Binding Site was formed in 1982 as a spinout of Birmingham University focused on the development of antibodies and tests for diagnosing and managing blood cancers and immune system disorders.
Harding said that the company, which counts around 1,100 employees worldwide, has had a relationship with Mayo Clinic for around two decades. It entered a collaboration agreement to commercialize the test developed by Murray's group in 2016, establishing shortly after that a research and development facility in Rochester, Minnesota, where Mayo is headquartered. The company hired David Barnridge, lab operations manager at Mayo and co-author on the first Clinical Chemistry paper, as lab director.
Harding said that Murray approached the company as he was developing the Mass-Fix assay and asked if it might be something that could be turned into an in vitro diagnostic kit.
"We had begun scientific discussion on how his great idea might make its way to the clinical chemistry laboratory under a routine and regulated environment," he said, adding that given the company's work in the myeloma and monoclonal gammopathy space, "it made absolute sense for us to be developing a next-generation assay."
Harding said that the assay will address what he said was "a real appetite" in the field for more sensitive tests for assessing a patient's disease burden.
"We know that patients with multiple myeloma benefit from reaching minimal residual disease, but we know that tumor burden [at minimal residual disease] is 10-6, and the sensitivity of gel electrophoresis is somewhere on the order of 10-2," he said. "So there's a real desire for this technology."
The assay will be the first that Binding Site offers on a mass spec platform, but Harding said he expects the company's expertise in assay development and commercialization to translate to the new technology.

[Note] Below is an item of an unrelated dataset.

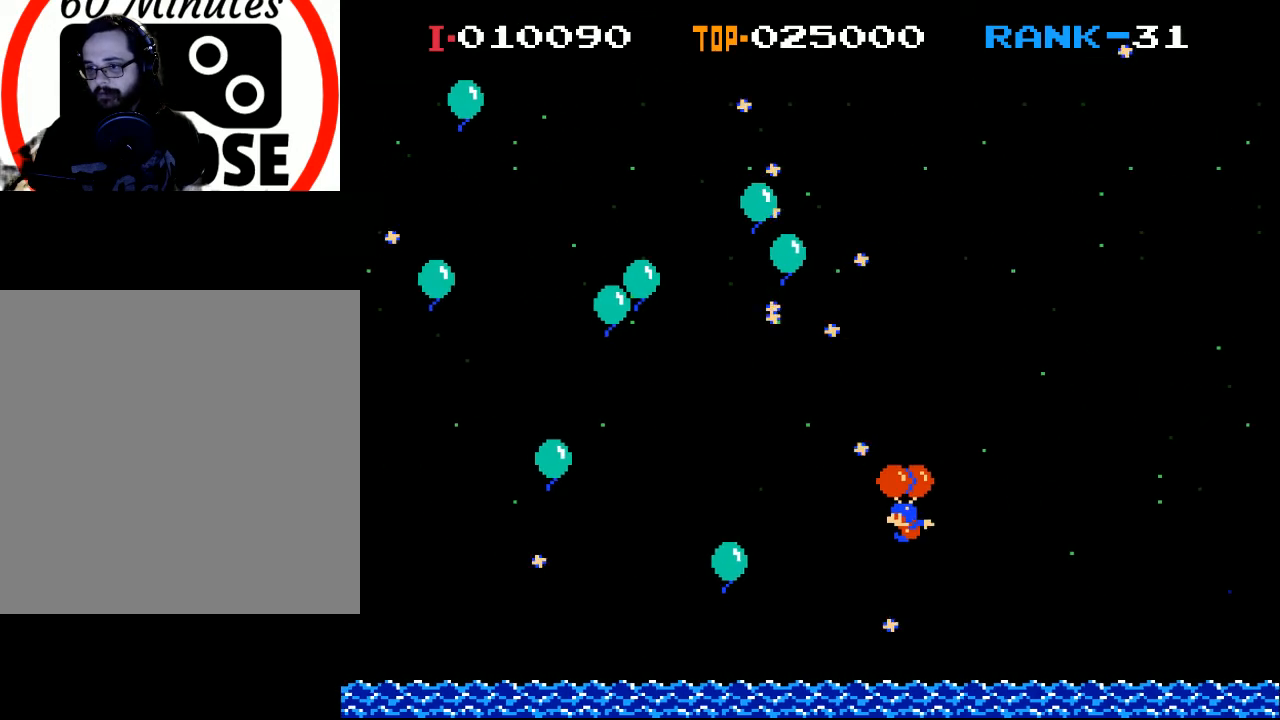
{"buttons": ["X", "DPAD_LEFT"], "left_stick": "center", "events": [[67, "DPAD_LEFT", "down"], [133, "X", "down"], [267, "X", "up"], [467, "X", "down"]]}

"The full product includes a preanalytical handling system, software which [covers] the preanalytical handling system and the MALDI, and also does automatic peak picking," he said. "This is a first for us in terms of mass spec, but it is by no means a first for us in bead manufacturing and antibody manufacturing and the QC steps needed to show reproducibility of assays."

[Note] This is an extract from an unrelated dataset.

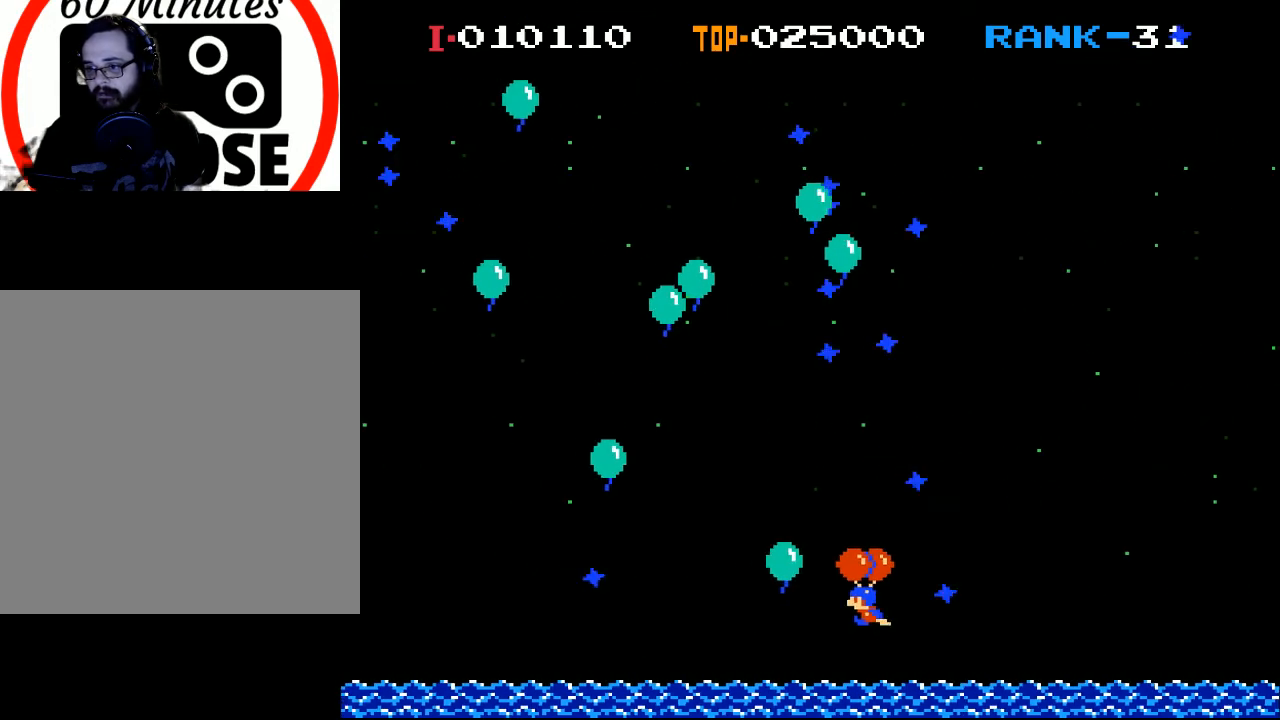
{"buttons": ["X", "DPAD_RIGHT"], "left_stick": "center", "events": [[300, "DPAD_LEFT", "up"], [367, "DPAD_RIGHT", "down"]]}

Harding said the free light chain assay is the first of what Binding Site expects will be a number of mass spec tests developed by the company, noting the greater sensitivity and specificity provided by mass spec compared to standard electrophoresis-based methods.
"You have immune-purification so you don't get confounded by interfering substances and then a separation on charge and mass that can be used to really focus our attention to specific proteins," he said. "That makes it a very attractive tool to develop assays for difficult protein targets, and that is definitely where I see this playing in the future."
He suggested that the prevalence of MALDI mass spec within clinical microbiology has increased clinicians' familiarity with the technology, which could ease the path to adoption of the technique.
That said, the experience of Murray and his Mayo colleagues suggests some convincing of clinicians may be required. In a previous interview discussing the original Mass-Fix assay, Murray observed that "there is a lot of education that has to happen, and people have to get used to the technology.
"I always say that if I had to do it over again, I would never show a hematologist multiply charged spectra," he joked.
Discussing the method recently Murray noted that while Mayo uses the mass spec method for all of its patients, it still runs traditional electrophoresis assays for a subset of outside clients not yet accustomed to the new technique.
Murray and his colleagues developed both the Mass-Fix assay and the free light chain MALDI assay using a Bruker MicroFlex instrument, which is the same instrument used in Bruker's MALDI Biotyper clinical microbiology system.
Harding declined to say what mass spec vendor the company was looking to for sourcing the MALDI component of its platform but Bruker would be a likely choice given the company's dominance in the MALDI space and its existing clinical platform. Shimadzu also makes a MALDI instrument that is used clinically as part of BioMérieux's Vitek MS clinical microbiology system.